I dont use the R wear .. but do use a Graphtec ce 5000 60.. I find the 60 degree blade with 2 passes works the best at cutting a design. The downforce is between 27 and 30 depending on the material I am going to use. I use less on sticky flock.. more on hartico..


----------



## dakotasden (Aug 21, 2008)

are you using the red holder with the proper blades to cut the resist? you should be using the CB15N-1 holder with a 60 degree blade for that holder to cut resist for stoning


----------



## mfatty500 (Jan 18, 2010)

Graphtec Blue holder 60* blade, force 27, speed 20 , 2 passes


----------



## Amandazon247 (Dec 2, 2010)

mfatty500 said:


> Graphtec Blue holder 60* blade, force 27, speed 20 , 2 passes


I havent used the red holder either ... but the blue works fine ...but I am not doing hundreds of templates a day either ..


----------



## DivineBling (Sep 14, 2010)

Amandazon247 said:


> I dont use the R wear .. but do use a Graphtec ce 5000 60.. I find the 60 degree blade with 2 passes works the best at cutting a design. The downforce is between 27 and 30 depending on the material I am going to use. I use less on sticky flock.. more on hartico..

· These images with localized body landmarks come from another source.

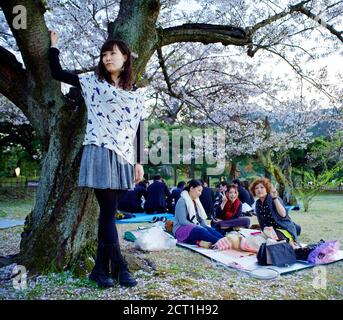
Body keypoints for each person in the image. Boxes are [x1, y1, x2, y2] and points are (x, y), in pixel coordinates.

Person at [49, 31, 145, 288]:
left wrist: (139, 161)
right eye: (104, 54)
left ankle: (100, 270)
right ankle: (121, 267)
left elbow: (139, 128)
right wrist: (54, 46)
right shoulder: (92, 83)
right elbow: (58, 74)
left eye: (112, 53)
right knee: (107, 213)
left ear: (125, 58)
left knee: (109, 213)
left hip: (124, 155)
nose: (107, 58)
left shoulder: (135, 93)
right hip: (100, 150)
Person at [173, 180, 231, 249]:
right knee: (201, 230)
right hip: (180, 229)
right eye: (199, 190)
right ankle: (222, 242)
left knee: (209, 229)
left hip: (193, 227)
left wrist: (204, 227)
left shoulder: (196, 201)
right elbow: (183, 221)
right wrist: (199, 227)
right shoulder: (182, 201)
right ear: (191, 189)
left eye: (201, 191)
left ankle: (226, 240)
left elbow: (201, 221)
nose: (200, 193)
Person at [250, 177, 301, 245]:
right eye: (256, 188)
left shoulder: (273, 198)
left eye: (262, 187)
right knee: (254, 240)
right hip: (269, 231)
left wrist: (275, 198)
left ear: (267, 189)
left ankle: (290, 242)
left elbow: (283, 214)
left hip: (283, 229)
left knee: (270, 242)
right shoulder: (258, 203)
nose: (259, 190)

I was at a customer's shop the other day who has a Graphtec cutter and wanted my help with getting a template from the software to the cutter. He only had a 45* blade and a blue tip blade holder. We were using Sticky Flock and ended up with one pass and a down force of 24 and it cut very clean. I was then told by the product manager at Graphtec that it's more important to have more down force and less blade extension than vice versa. So don't extend your blade too far but increase your down force.

Hope this helps!


----------